Описание задания:
На чем, согласно тексту о сценическом общении, сплошь основано искусство театра?

Текст для чтения:
^^^^^^^^^^^^^^^^
Представьте себе драгоценную цепь, в которой три золотых кольца

чередуются с четвертым простым, оловянным, а следующих два золотых кольца

связаны веревкой.

 

На что нужна такая цепь? Кому нужна и такая изорванная линия общения?

Такое постоянное обрывание линии жизни роли является ее перманентным

уродованием или убийством.

 

Между тем, если в жизни правильный, сплошной процесс общения необходим,

то на сцене такая необходимость удесятеряется. Это происходит благодаря

природе театра и его искусства, которое сплошь основано на общении

действующих лиц между собой и каждого с самим собою. В самом деле:

представьте себе, что автор пьесы вздумает показывать зрителям своих героев

спящими или в обморочном состоянии, то есть в те моменты, когда душевная

жизнь действующих лиц никак не проявляется.

 

Или представьте себе, что драматург выведет на сцену двух незнакомых

друг другу лиц, которые не захотят ни представиться друг другу, ни

обменяться между собой чувствами и мыслями, а, напротив, будут скрывать их и

молча сидеть в разных концах сцены.

 

Зрителю нечего будет делать в театре при таких условиях, так как он не

получит того, зачем пришел: он не ощутит чувств и не узнает мыслей

действующих лиц.

 

Совсем другое дело, если они сойдутся на сцене и один из них захочет

передать другому свои чувства или убедить его в своих мыслях, а другой в это

же время будет стараться воспринять чувства и мысли говорящего.

 

Присутствуя при таких процессах отдачи и восприятия чувств и мыслей

двух или нескольких лиц, зритель, подобно случайному свидетелю разговора,

невольно будет вникать в слова, в действия того и другого. Тем самым он

примет молчаливое участие в их общении увидит, узнает и заразится чужими

переживаниями.

 

Из сказанного следует, что смотрящие в театре зрители только тогда

понимают и косвенно участвуют в том, что происходит на сцене, когда там

совершается процесс общения между действующими лицами пьесы.
^^^^^^^^^^^^^^^^
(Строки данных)
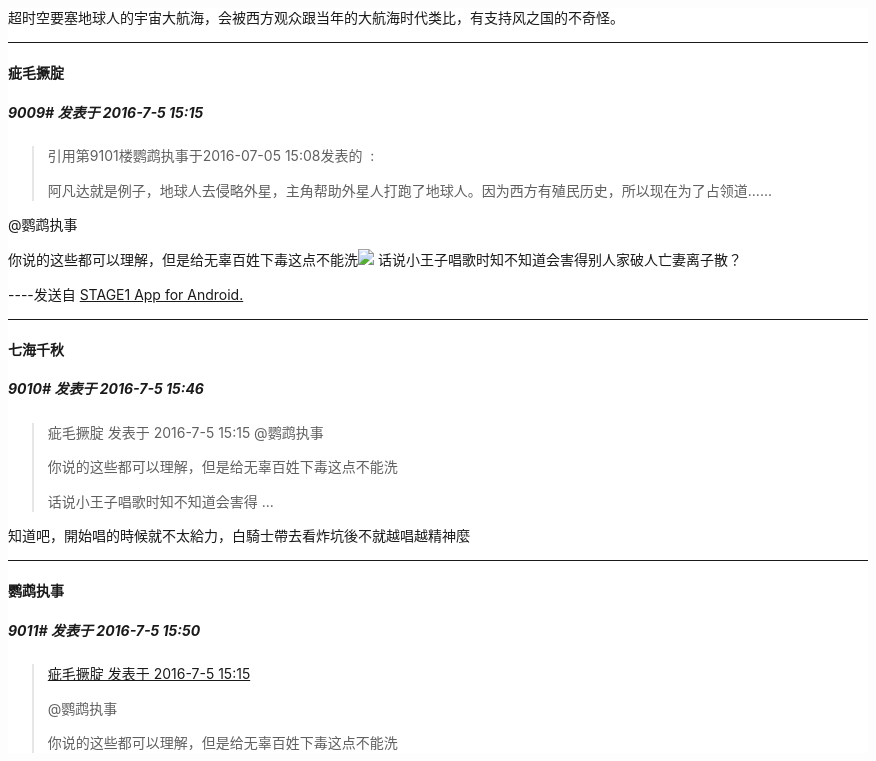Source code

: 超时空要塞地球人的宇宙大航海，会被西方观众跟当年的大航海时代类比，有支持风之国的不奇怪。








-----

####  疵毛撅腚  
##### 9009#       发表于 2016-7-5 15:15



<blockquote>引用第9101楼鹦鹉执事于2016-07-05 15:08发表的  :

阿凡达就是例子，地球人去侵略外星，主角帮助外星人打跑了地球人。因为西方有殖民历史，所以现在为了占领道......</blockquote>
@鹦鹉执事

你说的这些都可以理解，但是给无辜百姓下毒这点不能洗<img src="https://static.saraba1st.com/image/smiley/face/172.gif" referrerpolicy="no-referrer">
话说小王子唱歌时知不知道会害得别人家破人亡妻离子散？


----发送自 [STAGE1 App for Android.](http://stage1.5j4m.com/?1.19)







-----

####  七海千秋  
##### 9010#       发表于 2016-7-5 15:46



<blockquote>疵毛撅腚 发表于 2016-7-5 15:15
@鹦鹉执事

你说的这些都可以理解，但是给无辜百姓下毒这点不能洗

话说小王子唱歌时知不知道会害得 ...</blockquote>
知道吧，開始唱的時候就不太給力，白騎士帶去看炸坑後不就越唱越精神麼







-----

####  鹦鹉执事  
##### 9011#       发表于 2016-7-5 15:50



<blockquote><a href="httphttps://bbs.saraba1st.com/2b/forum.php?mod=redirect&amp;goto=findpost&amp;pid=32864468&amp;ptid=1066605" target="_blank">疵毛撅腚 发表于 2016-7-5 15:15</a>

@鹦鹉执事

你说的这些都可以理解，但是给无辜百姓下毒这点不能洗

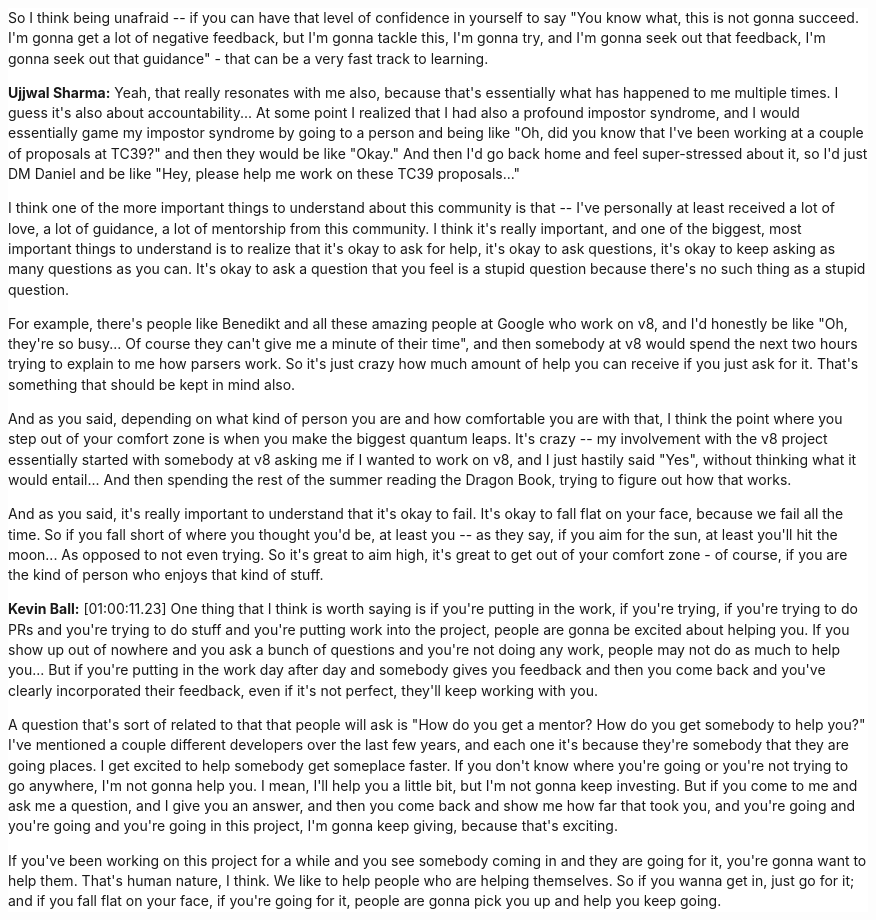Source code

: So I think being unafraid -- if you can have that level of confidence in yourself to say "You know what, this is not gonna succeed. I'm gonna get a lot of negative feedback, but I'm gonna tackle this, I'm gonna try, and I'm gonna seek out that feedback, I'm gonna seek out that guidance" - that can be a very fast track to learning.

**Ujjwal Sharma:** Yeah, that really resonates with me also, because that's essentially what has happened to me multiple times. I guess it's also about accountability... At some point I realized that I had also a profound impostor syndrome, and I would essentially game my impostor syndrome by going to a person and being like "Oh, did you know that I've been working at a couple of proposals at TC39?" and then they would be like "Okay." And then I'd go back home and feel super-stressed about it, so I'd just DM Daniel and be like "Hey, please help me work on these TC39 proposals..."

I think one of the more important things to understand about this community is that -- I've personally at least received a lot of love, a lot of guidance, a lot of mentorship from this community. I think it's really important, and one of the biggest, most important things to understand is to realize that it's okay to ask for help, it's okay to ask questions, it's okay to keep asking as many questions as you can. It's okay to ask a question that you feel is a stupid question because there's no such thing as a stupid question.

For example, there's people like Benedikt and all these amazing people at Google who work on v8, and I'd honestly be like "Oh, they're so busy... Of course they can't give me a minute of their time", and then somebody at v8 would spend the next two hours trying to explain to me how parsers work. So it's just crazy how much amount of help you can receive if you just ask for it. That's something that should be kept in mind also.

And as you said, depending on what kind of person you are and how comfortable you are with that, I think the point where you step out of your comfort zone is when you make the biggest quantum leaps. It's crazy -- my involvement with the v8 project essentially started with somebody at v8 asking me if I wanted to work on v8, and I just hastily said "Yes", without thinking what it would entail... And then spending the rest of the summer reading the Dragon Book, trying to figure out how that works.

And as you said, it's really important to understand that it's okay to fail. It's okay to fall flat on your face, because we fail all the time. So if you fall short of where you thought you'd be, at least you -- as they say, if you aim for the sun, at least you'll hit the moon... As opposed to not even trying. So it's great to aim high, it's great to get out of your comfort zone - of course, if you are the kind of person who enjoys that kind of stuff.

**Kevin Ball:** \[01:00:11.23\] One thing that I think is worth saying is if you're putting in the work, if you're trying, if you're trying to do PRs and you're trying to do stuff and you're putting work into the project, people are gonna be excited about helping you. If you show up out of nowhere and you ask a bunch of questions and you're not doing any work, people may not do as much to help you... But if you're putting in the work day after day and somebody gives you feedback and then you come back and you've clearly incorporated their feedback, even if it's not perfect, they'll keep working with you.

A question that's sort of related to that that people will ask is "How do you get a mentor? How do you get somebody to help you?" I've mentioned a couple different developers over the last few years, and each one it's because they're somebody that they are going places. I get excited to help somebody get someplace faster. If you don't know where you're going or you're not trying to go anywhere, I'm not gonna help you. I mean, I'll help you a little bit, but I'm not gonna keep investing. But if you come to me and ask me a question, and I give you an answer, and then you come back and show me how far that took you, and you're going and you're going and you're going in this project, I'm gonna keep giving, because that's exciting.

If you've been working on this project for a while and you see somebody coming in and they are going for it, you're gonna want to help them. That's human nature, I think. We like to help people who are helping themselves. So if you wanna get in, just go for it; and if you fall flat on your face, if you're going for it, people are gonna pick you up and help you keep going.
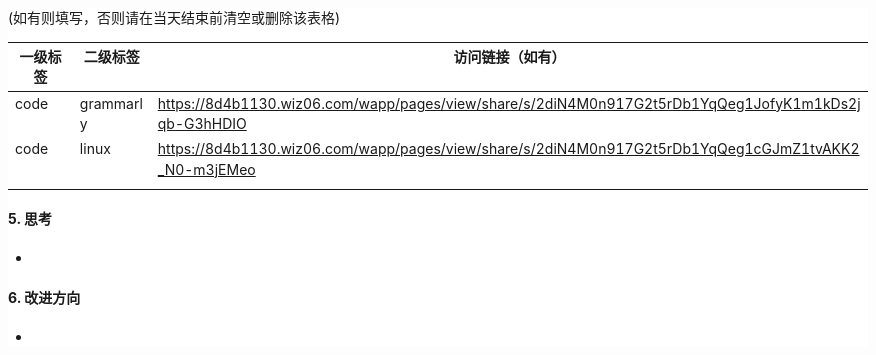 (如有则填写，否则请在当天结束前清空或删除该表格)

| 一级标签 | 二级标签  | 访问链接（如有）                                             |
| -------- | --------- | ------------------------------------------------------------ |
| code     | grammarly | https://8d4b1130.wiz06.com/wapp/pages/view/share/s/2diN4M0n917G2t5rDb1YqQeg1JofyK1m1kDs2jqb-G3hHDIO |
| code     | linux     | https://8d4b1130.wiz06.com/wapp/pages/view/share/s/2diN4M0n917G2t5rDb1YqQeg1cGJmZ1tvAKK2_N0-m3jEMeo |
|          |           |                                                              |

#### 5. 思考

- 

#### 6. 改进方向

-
^^^^^^^^^^^^^^^^
Ваше решение:
На общении действующих лиц между собой и каждого с самим собою.